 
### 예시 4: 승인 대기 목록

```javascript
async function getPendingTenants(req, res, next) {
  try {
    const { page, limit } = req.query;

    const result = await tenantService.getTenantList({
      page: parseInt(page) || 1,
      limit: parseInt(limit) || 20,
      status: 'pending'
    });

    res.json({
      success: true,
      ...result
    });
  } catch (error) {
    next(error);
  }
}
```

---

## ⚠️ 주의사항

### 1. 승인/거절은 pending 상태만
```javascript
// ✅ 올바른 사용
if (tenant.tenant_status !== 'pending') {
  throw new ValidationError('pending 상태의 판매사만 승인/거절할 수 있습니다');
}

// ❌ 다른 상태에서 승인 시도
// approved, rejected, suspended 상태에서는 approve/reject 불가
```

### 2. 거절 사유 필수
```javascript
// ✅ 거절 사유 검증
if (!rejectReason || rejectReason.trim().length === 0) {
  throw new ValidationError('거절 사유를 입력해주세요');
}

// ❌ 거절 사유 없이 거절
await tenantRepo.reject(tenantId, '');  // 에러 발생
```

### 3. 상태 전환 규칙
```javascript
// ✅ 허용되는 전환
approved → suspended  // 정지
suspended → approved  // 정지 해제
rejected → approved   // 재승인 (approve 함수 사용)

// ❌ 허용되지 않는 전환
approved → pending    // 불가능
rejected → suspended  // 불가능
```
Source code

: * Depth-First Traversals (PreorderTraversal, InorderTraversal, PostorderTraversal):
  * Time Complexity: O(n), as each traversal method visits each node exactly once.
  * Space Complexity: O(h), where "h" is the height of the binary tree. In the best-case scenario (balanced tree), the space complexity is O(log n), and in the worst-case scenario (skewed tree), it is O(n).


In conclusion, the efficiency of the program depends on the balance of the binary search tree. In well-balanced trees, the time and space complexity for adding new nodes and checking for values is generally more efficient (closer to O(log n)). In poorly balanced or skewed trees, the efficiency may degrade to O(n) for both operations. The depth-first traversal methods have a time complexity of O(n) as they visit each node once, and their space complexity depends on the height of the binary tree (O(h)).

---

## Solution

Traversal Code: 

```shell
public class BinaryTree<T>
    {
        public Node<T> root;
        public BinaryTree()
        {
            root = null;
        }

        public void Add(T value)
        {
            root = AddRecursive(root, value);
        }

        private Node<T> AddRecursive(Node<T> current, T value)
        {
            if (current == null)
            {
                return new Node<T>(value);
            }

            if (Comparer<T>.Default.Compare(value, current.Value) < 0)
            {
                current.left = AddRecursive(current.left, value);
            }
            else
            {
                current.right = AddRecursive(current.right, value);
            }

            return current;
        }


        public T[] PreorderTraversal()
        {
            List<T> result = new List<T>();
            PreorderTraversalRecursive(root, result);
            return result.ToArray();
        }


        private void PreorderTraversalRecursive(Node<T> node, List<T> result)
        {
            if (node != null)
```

____

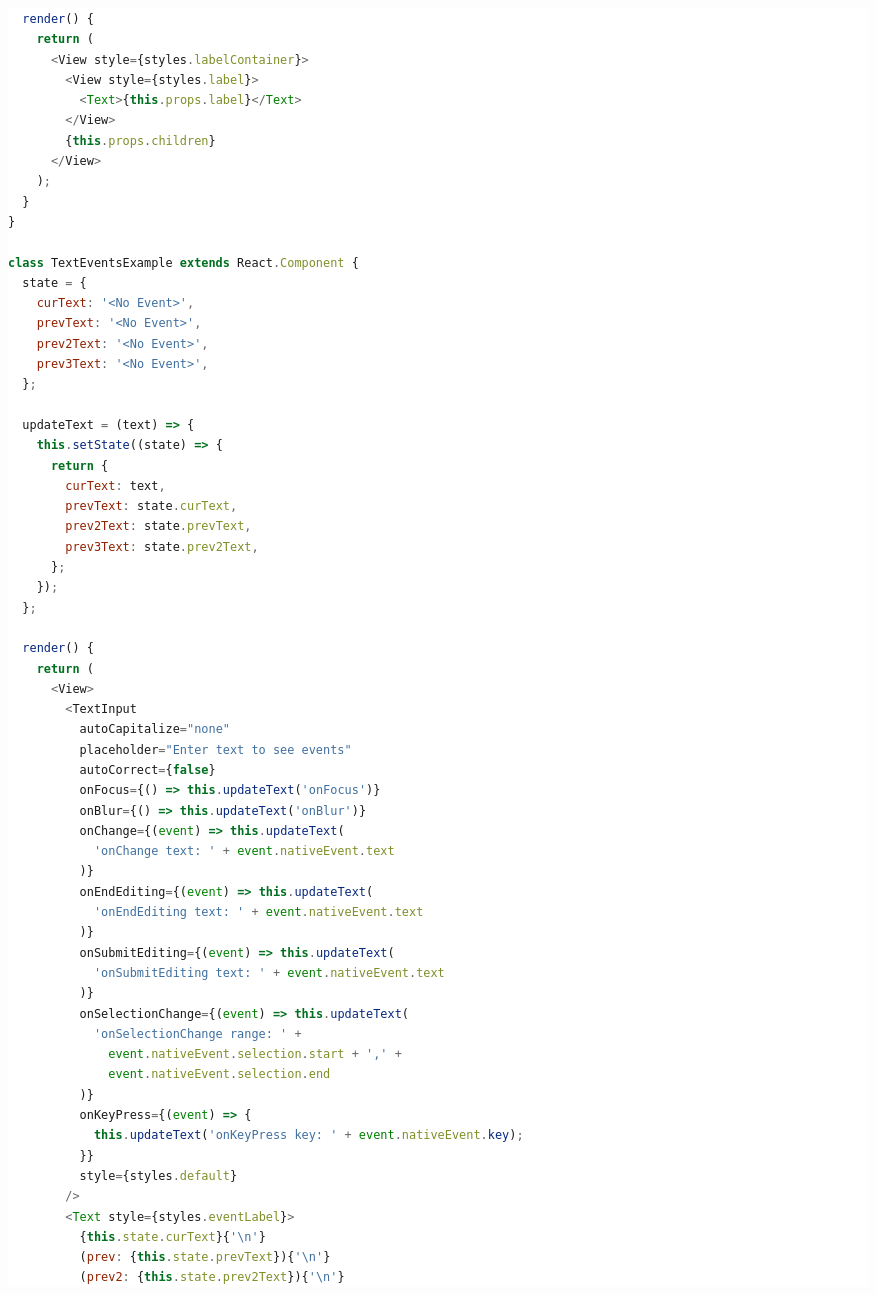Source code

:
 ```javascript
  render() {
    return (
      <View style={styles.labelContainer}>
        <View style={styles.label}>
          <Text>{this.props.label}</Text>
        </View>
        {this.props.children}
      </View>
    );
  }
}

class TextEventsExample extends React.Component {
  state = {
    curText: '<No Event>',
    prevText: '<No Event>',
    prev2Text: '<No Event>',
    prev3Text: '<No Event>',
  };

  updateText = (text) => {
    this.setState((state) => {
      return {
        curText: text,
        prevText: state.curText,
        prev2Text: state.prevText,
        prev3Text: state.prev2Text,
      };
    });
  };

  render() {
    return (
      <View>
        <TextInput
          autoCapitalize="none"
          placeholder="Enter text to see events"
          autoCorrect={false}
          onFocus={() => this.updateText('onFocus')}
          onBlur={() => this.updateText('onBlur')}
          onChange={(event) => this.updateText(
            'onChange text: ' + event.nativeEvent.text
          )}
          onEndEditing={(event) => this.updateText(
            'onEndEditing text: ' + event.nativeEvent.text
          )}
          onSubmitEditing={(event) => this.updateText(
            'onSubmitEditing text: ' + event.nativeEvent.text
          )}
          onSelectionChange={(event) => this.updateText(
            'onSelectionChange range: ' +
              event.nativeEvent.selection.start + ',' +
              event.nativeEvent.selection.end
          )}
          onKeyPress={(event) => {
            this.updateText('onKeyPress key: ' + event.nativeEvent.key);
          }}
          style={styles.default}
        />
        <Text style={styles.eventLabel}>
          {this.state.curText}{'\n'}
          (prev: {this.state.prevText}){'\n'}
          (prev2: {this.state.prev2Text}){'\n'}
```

____

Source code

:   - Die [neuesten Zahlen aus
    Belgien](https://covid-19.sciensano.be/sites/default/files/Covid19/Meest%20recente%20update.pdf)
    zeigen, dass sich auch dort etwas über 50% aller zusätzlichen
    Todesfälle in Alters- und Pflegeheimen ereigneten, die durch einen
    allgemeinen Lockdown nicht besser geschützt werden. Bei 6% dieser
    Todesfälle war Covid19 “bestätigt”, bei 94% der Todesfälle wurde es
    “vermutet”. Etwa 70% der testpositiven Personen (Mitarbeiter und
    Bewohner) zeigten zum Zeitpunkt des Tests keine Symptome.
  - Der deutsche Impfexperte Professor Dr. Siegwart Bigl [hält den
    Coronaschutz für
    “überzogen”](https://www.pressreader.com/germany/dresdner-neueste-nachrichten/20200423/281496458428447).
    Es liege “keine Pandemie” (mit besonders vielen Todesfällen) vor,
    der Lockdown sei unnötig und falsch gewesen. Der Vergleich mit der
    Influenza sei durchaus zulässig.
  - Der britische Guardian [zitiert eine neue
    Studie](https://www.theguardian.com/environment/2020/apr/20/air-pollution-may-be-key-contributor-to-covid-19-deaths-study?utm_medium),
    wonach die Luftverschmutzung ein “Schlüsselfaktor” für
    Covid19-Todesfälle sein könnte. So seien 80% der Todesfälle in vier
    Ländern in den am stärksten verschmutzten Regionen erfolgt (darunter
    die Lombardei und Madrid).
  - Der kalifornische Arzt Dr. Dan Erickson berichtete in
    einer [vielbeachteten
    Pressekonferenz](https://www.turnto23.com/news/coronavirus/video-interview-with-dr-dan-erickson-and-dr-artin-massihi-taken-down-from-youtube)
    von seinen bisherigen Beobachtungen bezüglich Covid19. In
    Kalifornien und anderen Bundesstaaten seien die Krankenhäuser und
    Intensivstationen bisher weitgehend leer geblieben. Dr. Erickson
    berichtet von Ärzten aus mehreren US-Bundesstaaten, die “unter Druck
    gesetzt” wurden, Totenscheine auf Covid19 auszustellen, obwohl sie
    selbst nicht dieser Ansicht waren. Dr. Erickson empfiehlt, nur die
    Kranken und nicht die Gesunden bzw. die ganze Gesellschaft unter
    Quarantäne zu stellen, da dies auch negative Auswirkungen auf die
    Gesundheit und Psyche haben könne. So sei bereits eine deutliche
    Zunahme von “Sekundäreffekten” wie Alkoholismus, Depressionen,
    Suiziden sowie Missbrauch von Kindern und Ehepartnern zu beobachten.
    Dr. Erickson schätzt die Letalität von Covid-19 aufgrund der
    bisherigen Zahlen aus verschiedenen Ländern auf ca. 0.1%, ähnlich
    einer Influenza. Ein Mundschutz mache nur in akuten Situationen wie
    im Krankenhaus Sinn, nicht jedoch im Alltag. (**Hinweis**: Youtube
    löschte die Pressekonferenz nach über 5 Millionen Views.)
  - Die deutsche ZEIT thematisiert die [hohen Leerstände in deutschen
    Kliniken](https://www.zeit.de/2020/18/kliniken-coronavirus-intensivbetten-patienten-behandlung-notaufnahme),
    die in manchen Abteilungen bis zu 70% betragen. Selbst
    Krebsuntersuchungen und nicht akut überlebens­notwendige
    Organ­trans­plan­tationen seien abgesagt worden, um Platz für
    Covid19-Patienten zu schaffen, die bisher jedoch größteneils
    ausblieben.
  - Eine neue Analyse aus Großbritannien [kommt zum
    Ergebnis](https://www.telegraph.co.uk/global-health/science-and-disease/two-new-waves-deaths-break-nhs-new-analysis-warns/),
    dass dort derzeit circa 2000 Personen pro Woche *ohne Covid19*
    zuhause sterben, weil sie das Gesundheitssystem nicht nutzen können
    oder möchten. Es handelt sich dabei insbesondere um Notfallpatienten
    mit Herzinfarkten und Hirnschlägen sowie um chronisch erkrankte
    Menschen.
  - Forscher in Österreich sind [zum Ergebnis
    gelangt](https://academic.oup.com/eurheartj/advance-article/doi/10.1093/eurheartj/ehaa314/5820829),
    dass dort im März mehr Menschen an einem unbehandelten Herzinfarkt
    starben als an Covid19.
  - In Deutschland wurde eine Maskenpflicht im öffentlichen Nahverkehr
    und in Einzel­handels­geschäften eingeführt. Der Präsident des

____

→ Exercise objective:
A word-for-word copy of the lines above from the one with "### 예시 4: 승인 대기 목록" through the one with "it is O(n).", inclusive, is the only output wanted.

→ Written answer:
### 예시 4: 승인 대기 목록

```javascript
async function getPendingTenants(req, res, next) {
  try {
    const { page, limit } = req.query;

    const result = await tenantService.getTenantList({
      page: parseInt(page) || 1,
      limit: parseInt(limit) || 20,
      status: 'pending'
    });

    res.json({
      success: true,
      ...result
    });
  } catch (error) {
    next(error);
  }
}
```

---

## ⚠️ 주의사항

### 1. 승인/거절은 pending 상태만
```javascript
// ✅ 올바른 사용
if (tenant.tenant_status !== 'pending') {
  throw new ValidationError('pending 상태의 판매사만 승인/거절할 수 있습니다');
}

// ❌ 다른 상태에서 승인 시도
// approved, rejected, suspended 상태에서는 approve/reject 불가
```

### 2. 거절 사유 필수
```javascript
// ✅ 거절 사유 검증
if (!rejectReason || rejectReason.trim().length === 0) {
  throw new ValidationError('거절 사유를 입력해주세요');
}

// ❌ 거절 사유 없이 거절
await tenantRepo.reject(tenantId, '');  // 에러 발생
```

### 3. 상태 전환 규칙
```javascript
// ✅ 허용되는 전환
approved → suspended  // 정지
suspended → approved  // 정지 해제
rejected → approved   // 재승인 (approve 함수 사용)

// ❌ 허용되지 않는 전환
approved → pending    // 불가능
rejected → suspended  // 불가능
```
Source code

: * Depth-First Traversals (PreorderTraversal, InorderTraversal, PostorderTraversal):
  * Time Complexity: O(n), as each traversal method visits each node exactly once.
  * Space Complexity: O(h), where "h" is the height of the binary tree. In the best-case scenario (balanced tree), the space complexity is O(log n), and in the worst-case scenario (skewed tree), it is O(n).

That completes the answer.